J Street was established because the vast majority of American Jews no longer agree that blindly supporting the Israeli government by established Jewish organizations ignores the values and opinions of the majority of American Jews. American Jews are tired of Israel expecting them to support the country financially and advance Israeli government positions through lobbying, while Israel ignores their values and positions and discriminates exclusively in favor of the Orthodox Jewish denomination.
Most American Jews seek a home and a voice for those who want to support Israel without sacrificing their progressive values.
Before the establishment of J Street, the only option for those who care about Israel but did not identify with Israeli government positions were to disengage or support the Boycott, Divestment and Sanctions movement. With the growth and success of J Street, they now have a liberal Zionist option.
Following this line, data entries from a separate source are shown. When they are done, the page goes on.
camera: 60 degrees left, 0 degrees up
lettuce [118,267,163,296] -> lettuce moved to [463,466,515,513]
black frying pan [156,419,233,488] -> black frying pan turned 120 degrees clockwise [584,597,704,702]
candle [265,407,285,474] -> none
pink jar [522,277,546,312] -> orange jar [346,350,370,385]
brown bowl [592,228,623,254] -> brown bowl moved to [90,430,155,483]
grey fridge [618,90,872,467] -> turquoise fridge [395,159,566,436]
In a relatively short period of time, J Street has transformed itself from a “start-up” that was not given a chance to compete for impact with the institutionalized organizations into a significant force in American foreign policy in the Israeli context. A large number of Democratic candidates for US House and US Senate running in the 2020 elections sought and received J Street’s endorsement.
Keinon correct states that Prime Minister Benjamin Netanyahu and Republican representatives did not attend the conference. But they were certainly invited: I myself sent the invitations to the prime minister and ambassador in Washington, and know that the invitations were received.
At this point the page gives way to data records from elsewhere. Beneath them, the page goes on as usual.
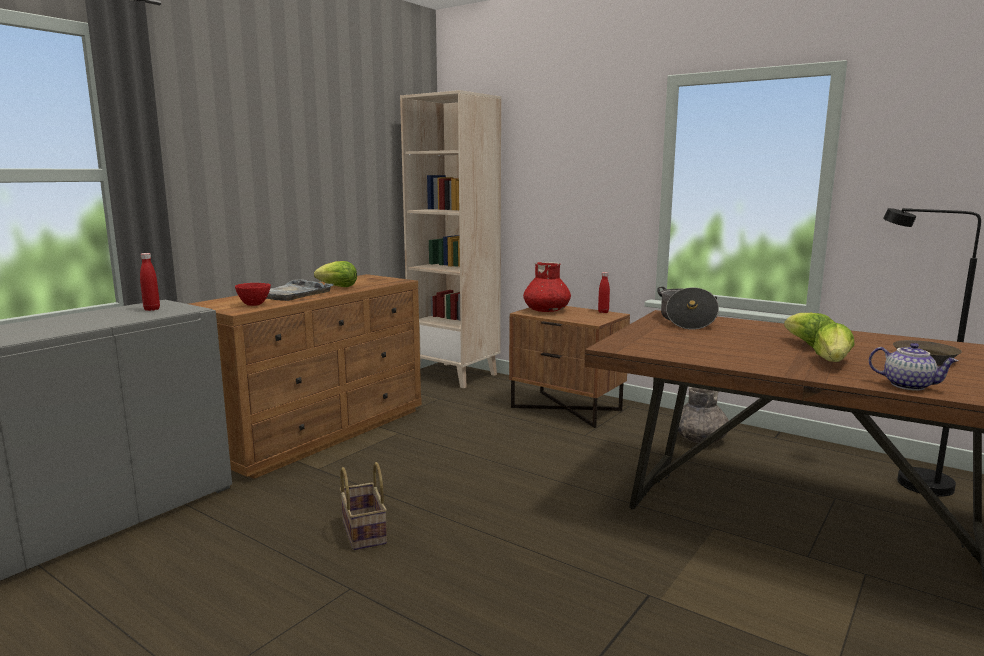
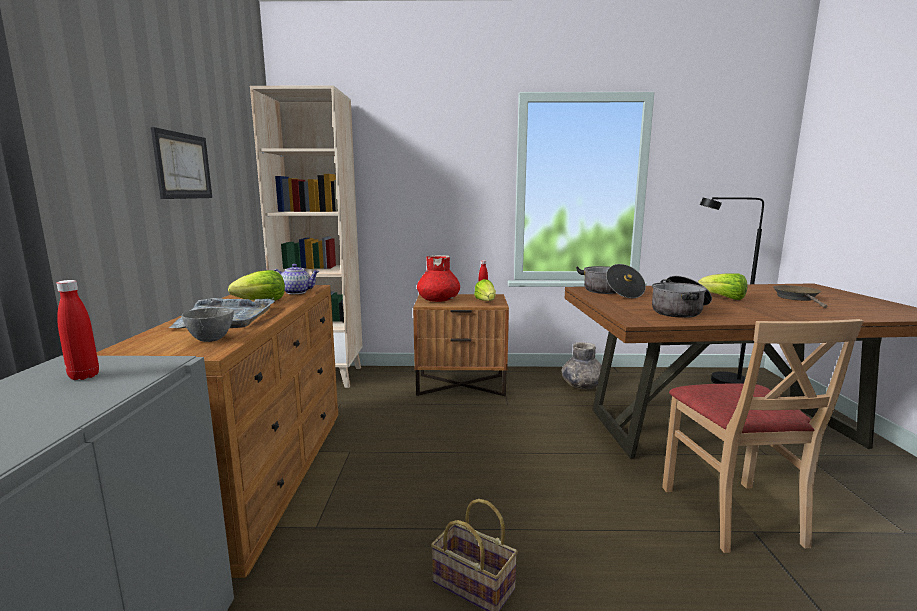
camera: 35 degrees left, 0 degrees up
red bowl [235,283,271,306] -> grey bowl [182,308,234,342]
lettuce [813,322,855,362] -> lettuce moved to [474,279,496,301]
teapot [869,343,958,391] -> teapot moved to [274,264,320,294]
none -> picture [151,127,212,199]
none -> cooking pot [652,276,712,318]
none -> beige chair [662,319,863,553]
The reason that the Republicans and representatives of the Israeli government did not participate in our conference is that J Street is not another organization without taste and without color. This is an organization that represents a clear worldview that is inconsistent with today’s Republican Party, which in the era of former US president Donald Trump lost the moderate elements that it has had throughout history and aligned entirely with the position of Netanyahu’s coalition. 
There has been a shift in the Democratic Party, not due to anti-Israel sentiments, as is commonly thought in Israel. The shift was toward a more critical stance due to Netanyahu’s abandonment of the bipartisan approach that Israel has taken since its inception and his decision to take a clear side in American politics, allying with Republican and Evangelical Christians. The shift was created because, in the Netanyahu era, Israel is abandoning the liberal values manifested in Declaration of Independence that connected the Democratic Party with the state.
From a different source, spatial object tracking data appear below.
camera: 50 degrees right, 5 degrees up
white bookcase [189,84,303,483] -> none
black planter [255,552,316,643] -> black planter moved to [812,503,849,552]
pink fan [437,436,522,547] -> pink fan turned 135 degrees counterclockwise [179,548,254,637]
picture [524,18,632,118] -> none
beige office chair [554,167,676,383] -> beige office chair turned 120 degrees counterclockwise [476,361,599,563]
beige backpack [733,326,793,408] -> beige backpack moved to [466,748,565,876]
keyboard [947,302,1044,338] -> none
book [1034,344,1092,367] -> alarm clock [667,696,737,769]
There are important organizations that deal with Israeli-US relations and focus on the relations between the countries regardless of the values and policies that this alliance represents. J Street is not such an organization. For us, close relations that eliminate any chance for peace and violate Palestinian human rights are not a worthy goal. We certainly want close relations that strengthen Israel’s security and prosperity, but also those that help Israel achieve an arrangement that will prevent the continuation of the toxic status quo that leads to a dual-national catastrophe. We are promoting relations that will keep the morality of Israel alongside its security.
Regardless of whether one agrees or disagrees with J Street, no other organization represents the vast majority of the Jewish community and no other organization is closer to the Democratic Party, which is currently in the White House and has a majority in both houses of Congress. Those who care about US-Israel relations should listen to Herb Keinon. 

The writer is the executive director of J Street Israel; a board member of Mitvim, the Israeli Institute for Regional Foreign Policy, and an international affairs adviser to the Peres Institute for Peace and Innovation.